Person not Diagnosis
Diabetes in room 3. Stroke in room 4. Breathing trouble in room 5. It’s a quick way of communicating, but it’s not a respectful way. In healthcare, we’ve got HIPAA to consider, but we can’t use that as a shield for our thoughts and words. Everyone has a story. Everyone is a real person – and they’re much more than a diagnosis.
When we dehumanize people, as referring to them by their diagnosis tends to do, we make it easier to unconsciously treat them poorly. Stanley Milgram demonstrated that, given light environmental controls and encouragement, most people are willing to administer what they believe are life-threatening shocks to others – if they’re not in the same room. (See The Lucifer Effect and Moral Disengagement for more on Milgram’s experiments and the topic of dehumanization in general.) Though we don’t want to admit it, the more we fail to think and communicate about patients as real people with real fears, hopes, and aspirations, the easier we make it to discount them – and that’s the opposite of being in a relationship with them.
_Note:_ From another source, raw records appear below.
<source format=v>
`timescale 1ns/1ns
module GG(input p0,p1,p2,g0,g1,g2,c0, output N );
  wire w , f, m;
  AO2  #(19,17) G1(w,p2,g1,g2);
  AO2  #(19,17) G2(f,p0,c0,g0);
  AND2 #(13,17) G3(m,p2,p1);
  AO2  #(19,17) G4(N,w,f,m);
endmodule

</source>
Leadership as Being in a Relationship
Joseph Rost laid out in Leadership for the Twenty-First Century how he believed all leadership is done in relationships – non-coercive relationships – and how everyone is a leader. Rather than believing there are two classes of people (separating people into us vs. them), Rost believed that all of us are in relationships with others and are capable of leading. The common thread is that the relationship is accomplished for a meaningful, mutual purpose. In healthcare, the well-being of the patient is a meaningful, mutual purpose.
Sometimes in leading recovery, the patient will lead, and other times, the nurse will lead. Sometimes, in healthcare organizations, the manager will be leading, and other times the nurse will be leading. Leading is, according to Rost, centrally focused on the ability to be in a relationship.
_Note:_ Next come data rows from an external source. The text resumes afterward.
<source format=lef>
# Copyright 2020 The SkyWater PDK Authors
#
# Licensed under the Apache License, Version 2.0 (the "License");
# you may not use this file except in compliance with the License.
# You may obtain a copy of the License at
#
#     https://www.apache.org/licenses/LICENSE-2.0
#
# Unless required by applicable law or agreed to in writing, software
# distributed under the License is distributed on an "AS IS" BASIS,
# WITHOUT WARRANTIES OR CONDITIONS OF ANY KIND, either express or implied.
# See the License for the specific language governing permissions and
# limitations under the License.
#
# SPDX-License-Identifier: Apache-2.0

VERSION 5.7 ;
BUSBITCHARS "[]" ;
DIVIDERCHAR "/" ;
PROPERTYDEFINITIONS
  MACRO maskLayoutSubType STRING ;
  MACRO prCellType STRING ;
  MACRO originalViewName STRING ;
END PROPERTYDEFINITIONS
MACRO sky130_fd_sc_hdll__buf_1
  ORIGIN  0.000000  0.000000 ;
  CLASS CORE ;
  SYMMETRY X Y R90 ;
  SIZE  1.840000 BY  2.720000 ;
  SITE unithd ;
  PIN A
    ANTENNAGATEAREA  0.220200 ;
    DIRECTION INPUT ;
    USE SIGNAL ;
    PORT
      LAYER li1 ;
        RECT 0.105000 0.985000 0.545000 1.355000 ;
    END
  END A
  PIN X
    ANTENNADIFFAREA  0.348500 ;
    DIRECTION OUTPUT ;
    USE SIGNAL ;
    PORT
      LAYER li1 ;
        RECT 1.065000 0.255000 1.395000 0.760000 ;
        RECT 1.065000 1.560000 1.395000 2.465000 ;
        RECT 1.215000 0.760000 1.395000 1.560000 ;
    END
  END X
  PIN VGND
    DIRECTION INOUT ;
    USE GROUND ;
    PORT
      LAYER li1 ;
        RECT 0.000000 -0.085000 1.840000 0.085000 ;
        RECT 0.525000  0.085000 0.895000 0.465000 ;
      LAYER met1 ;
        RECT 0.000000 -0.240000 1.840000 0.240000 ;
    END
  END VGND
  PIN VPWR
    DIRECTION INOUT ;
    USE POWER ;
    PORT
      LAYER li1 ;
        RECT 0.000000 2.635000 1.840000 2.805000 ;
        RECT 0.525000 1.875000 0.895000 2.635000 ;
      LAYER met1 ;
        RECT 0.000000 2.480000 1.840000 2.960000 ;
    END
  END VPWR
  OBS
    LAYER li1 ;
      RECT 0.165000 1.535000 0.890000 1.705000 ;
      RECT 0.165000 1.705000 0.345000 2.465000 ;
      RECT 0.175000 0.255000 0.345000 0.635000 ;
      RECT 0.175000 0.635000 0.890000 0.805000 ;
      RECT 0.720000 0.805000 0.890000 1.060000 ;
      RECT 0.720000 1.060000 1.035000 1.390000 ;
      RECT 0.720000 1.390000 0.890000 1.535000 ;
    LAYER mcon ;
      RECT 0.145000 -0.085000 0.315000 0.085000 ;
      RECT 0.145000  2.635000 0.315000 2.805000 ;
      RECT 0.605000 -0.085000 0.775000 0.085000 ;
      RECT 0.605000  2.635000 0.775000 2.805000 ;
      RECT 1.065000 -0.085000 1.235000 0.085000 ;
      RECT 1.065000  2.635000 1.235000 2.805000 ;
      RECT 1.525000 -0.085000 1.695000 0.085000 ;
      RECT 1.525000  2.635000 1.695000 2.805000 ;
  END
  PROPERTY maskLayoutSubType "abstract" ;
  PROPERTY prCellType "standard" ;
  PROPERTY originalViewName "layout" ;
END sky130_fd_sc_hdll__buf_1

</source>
Most nurses recognize that their relationship with their patients, the ability to be with them at their times of such great vulnerability and need, is a sacred and privileged trust. This puts them in the position to lead the patient to better health – as non-coercively as possible.
Relationship-Based Care spends a great deal of time investigating structural models of organization and approaches to how to deliver the best care. From the historically highly authoritative to the more collaborative approaches, the walk-through shows the progression from a very power-based approach to one that is more collaborative and focused on mutual relationships.
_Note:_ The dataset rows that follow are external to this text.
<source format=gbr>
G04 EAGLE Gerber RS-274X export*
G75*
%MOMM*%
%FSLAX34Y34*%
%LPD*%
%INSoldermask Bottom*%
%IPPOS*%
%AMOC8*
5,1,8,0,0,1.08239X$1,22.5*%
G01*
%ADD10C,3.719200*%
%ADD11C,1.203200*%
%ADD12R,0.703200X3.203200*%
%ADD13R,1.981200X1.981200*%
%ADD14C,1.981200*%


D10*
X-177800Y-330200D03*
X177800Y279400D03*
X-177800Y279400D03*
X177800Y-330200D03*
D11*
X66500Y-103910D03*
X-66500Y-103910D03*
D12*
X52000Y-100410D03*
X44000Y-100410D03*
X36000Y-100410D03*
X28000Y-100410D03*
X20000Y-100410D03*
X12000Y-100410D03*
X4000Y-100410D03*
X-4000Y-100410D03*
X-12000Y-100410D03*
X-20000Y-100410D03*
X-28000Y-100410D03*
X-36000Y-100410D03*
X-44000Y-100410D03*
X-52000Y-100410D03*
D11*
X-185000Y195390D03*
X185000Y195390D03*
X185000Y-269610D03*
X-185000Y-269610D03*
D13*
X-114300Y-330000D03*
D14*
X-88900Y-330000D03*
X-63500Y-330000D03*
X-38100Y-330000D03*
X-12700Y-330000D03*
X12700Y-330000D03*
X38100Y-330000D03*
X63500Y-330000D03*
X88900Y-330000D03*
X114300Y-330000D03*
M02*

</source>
The concerns are addressed about how organizations can maintain consistency of delivery when the delivery is done in a more collaborative and relationship-driven way. The fact of the matter is providing professionals with more autonomy provides for better outcomes – when that autonomy works inside of a well-defined framework.
I’m reminded of Chris Lowney’s work, Heroic Leadership, and how the Jesuits learned which things couldn’t be adapted to fit a culture they were working with – and which could. This clarity about the things that were and weren’t negotiable made it possible to operate effectively in very different environments.
Relationship-Based Care recommends reflection – and that’s important both at an individual level and at a level of process improvement. When we do institutional reflection like after-action reviews (see Lost Knowledge), more commonly seen as root cause analysis, systemic cause analysis, or morbidity and mortality meetings, we create the opportunity to learn from our mistakes and not repeat them.
Perhaps it’s worth some reflection to see if you are providing the best Relationship-Based Care.